Country music has had a conflicted relationship with Christianity through recent years. This is even despite the fact that a number of spiritual country music hits have made it to the top charts albeit in isolated cases. Herein, lays the first case of the conflicting relationship between these two entities. A case in point is the recent rise to the top of country and Christian charts of Carrie Underwood’s hit, “Something in the Water.” Such is the success of the song that it was able to cross over to top 40 pop and Christian’s segments. However, for all its success, it has been an exception to the overriding climate in the country music scene.

This summer season, much of the music played has been on the part feel good songs laced with fast beats, and based on party themes.  Radio airplay plays an important role in pushing a song up to the top charts and also sets the subject and themes of songs that are popular at a certain time. Therefore, despite the fact that some of the spiritual songs could be receiving good reception during live performances, if the radio does not embrace them they are less likely to make it to the top sections of the chart. The recent years have seen country radio playlists push most of the spiritual songs of the genre to the periphery and while they have not disappeared, they have just been shielded from the spotlight.

There are several examples for such potential chart toppers that not only did not make the top charts but also were not released as singles becoming just part of albums with chart topping party anthems. Thomas Rhett’s “Beer with Jesus” hardly made it to the Top 20 charts while it was in the same spirit as Miranda  Lambert’s “Heart Like Mine” which as another exception went to top the charts sometime in 2010. In the case of Justin Moore, he was lucky to have a chart topping spiritual in “If Heaven Wasn’t So Far Away” but has failed to replicate the same success with “Outlaws Like Me” which he never got the chance to release on radio.

Country music isn’t the only genre that had trouble getting airplay for faith-based songs. Giant vocalist/guitarist Dann Huff had some success on Rock Radio with Top 20 Hits “I’ll See You In My Dreams” and “I’m A Believer” which had Christian undertones. But after rock music fell in favor of grunge, he left rock music to become a producer and session musician for more wholesome country artists such as Faith Hill, Trace Atkins and LeAnne Rimes.
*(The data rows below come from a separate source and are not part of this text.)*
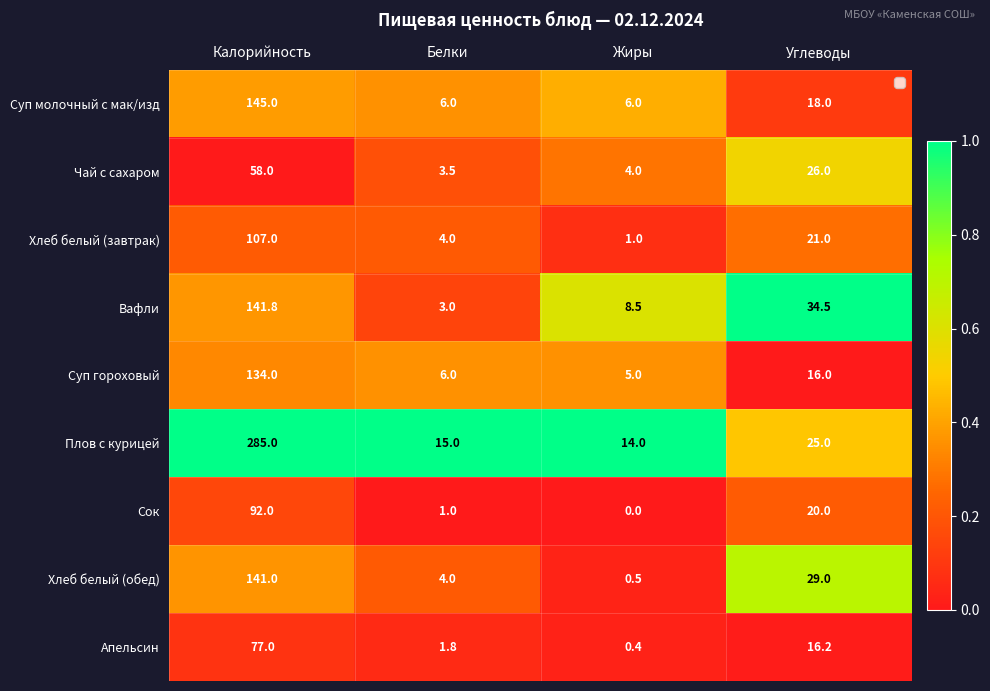

Which category has the lowest value across all series?

Жиры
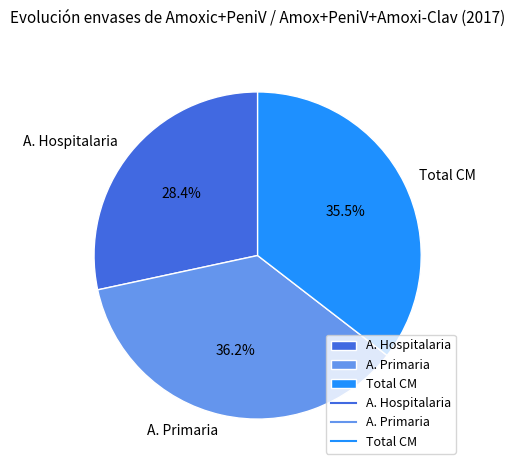

To the nearest percent, what portion does A. Hospitalaria represent?

28%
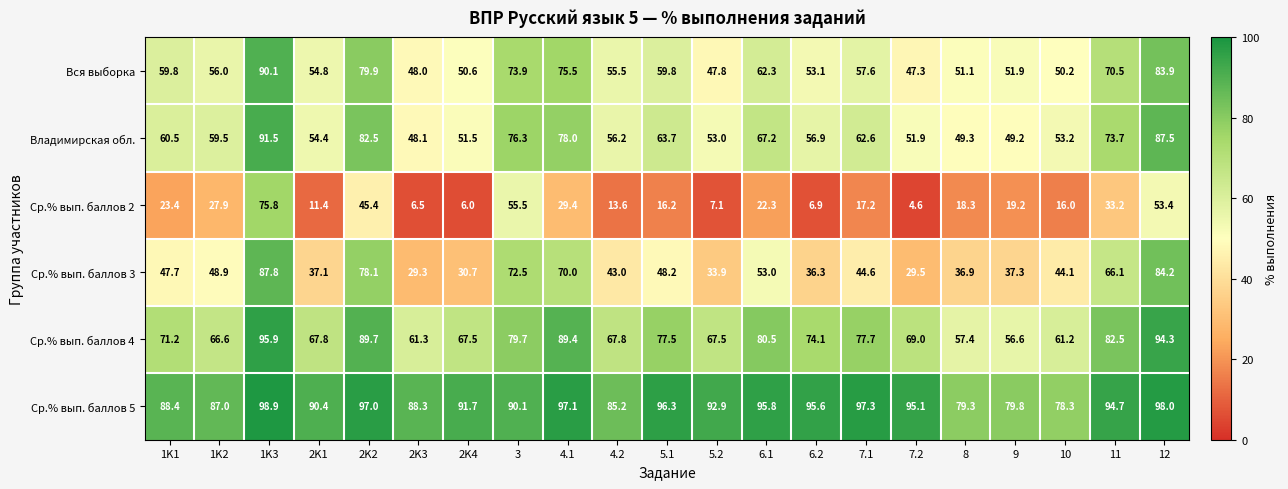

What is the total value across all series at 1K2?

345.9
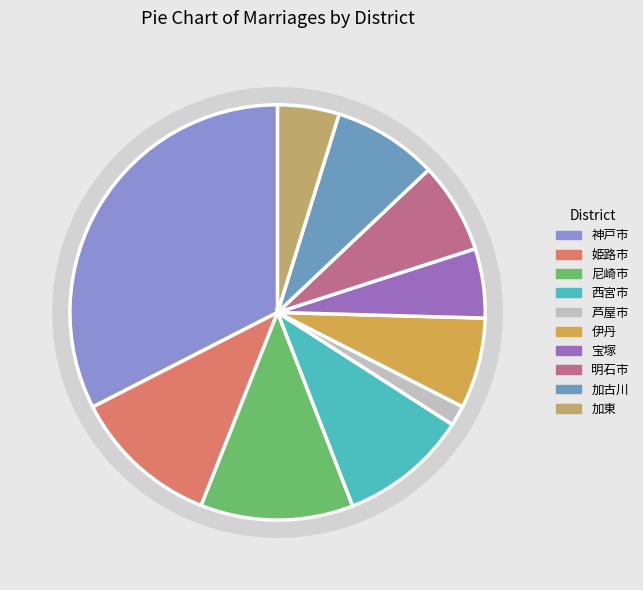

Approximately how many times larger is the value at 西宮市 compared to 宝塚?

1.9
Aside from radio, critics and the institutional church have offered another source of conflict between country music and religion. Much of this has been along the lines that a song is not pious enough or lacks the pop crossover potential. Another perspective has a song termed as unsophisticated posturing. All these point to why much of country music spiritual songs have voiced the alienation from institutional religion and resist the classic judgments based on middle class moralism. They are more about a personalized relationship with God, a God who watches the folks even when they are out of luck and in their individual struggles. Most of these have been dismissed as heretical by vocal minorities despite their performance in charts creating a class conflict between country music and religion.